▶ [Instructions to follow]: Type out each entry exactly.
─── Data for review
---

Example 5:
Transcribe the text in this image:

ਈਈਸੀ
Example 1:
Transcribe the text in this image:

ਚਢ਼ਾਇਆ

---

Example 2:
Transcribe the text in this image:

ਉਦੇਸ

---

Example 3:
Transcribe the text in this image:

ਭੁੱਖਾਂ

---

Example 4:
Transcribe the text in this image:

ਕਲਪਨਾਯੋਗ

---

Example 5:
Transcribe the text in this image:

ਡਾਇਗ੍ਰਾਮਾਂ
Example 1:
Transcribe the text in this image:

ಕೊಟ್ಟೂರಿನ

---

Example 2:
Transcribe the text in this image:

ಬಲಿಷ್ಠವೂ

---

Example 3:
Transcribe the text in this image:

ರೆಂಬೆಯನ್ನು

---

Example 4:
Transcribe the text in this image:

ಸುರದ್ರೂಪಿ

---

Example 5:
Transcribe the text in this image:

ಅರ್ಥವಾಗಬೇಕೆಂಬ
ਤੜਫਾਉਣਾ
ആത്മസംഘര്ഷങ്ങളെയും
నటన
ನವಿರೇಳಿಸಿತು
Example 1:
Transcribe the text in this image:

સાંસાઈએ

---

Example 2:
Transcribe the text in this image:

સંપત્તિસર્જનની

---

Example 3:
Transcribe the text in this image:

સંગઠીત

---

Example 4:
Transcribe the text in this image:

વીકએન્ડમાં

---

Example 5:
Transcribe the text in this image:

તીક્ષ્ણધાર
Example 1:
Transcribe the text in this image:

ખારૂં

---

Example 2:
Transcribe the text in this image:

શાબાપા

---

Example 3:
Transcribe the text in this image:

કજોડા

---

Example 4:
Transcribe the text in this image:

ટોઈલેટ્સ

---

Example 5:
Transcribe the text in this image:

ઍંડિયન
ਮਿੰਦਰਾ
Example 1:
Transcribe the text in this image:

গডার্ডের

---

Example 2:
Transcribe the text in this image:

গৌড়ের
──────
▶ [Task response]:
---

Example 5:
Transcribe the text in this image:

ਈਈਸੀ
Example 1:
Transcribe the text in this image:

ਚਢ਼ਾਇਆ

---

Example 2:
Transcribe the text in this image:

ਉਦੇਸ

---

Example 3:
Transcribe the text in this image:

ਭੁੱਖਾਂ

---

Example 4:
Transcribe the text in this image:

ਕਲਪਨਾਯੋਗ

---

Example 5:
Transcribe the text in this image:

ਡਾਇਗ੍ਰਾਮਾਂ
Example 1:
Transcribe the text in this image:

ಕೊಟ್ಟೂರಿನ

---

Example 2:
Transcribe the text in this image:

ಬಲಿಷ್ಠವೂ

---

Example 3:
Transcribe the text in this image:

ರೆಂಬೆಯನ್ನು

---

Example 4:
Transcribe the text in this image:

ಸುರದ್ರೂಪಿ

---

Example 5:
Transcribe the text in this image:

ಅರ್ಥವಾಗಬೇಕೆಂಬ
ਤੜਫਾਉਣਾ
ആത്മസംഘര്ഷങ്ങളെയും
నటన
ನವಿರೇಳಿಸಿತು
Example 1:
Transcribe the text in this image:

સાંસાઈએ

---

Example 2:
Transcribe the text in this image:

સંપત્તિસર્જનની

---

Example 3:
Transcribe the text in this image:

સંગઠીત

---

Example 4:
Transcribe the text in this image:

વીકએન્ડમાં

---

Example 5:
Transcribe the text in this image:

તીક્ષ્ણધાર
Example 1:
Transcribe the text in this image:

ખારૂં

---

Example 2:
Transcribe the text in this image:

શાબાપા

---

Example 3:
Transcribe the text in this image:

કજોડા

---

Example 4:
Transcribe the text in this image:

ટોઈલેટ્સ

---

Example 5:
Transcribe the text in this image:

ઍંડિયન
ਮਿੰਦਰਾ
Example 1:
Transcribe the text in this image:

গডার্ডের

---

Example 2:
Transcribe the text in this image:

গৌড়ের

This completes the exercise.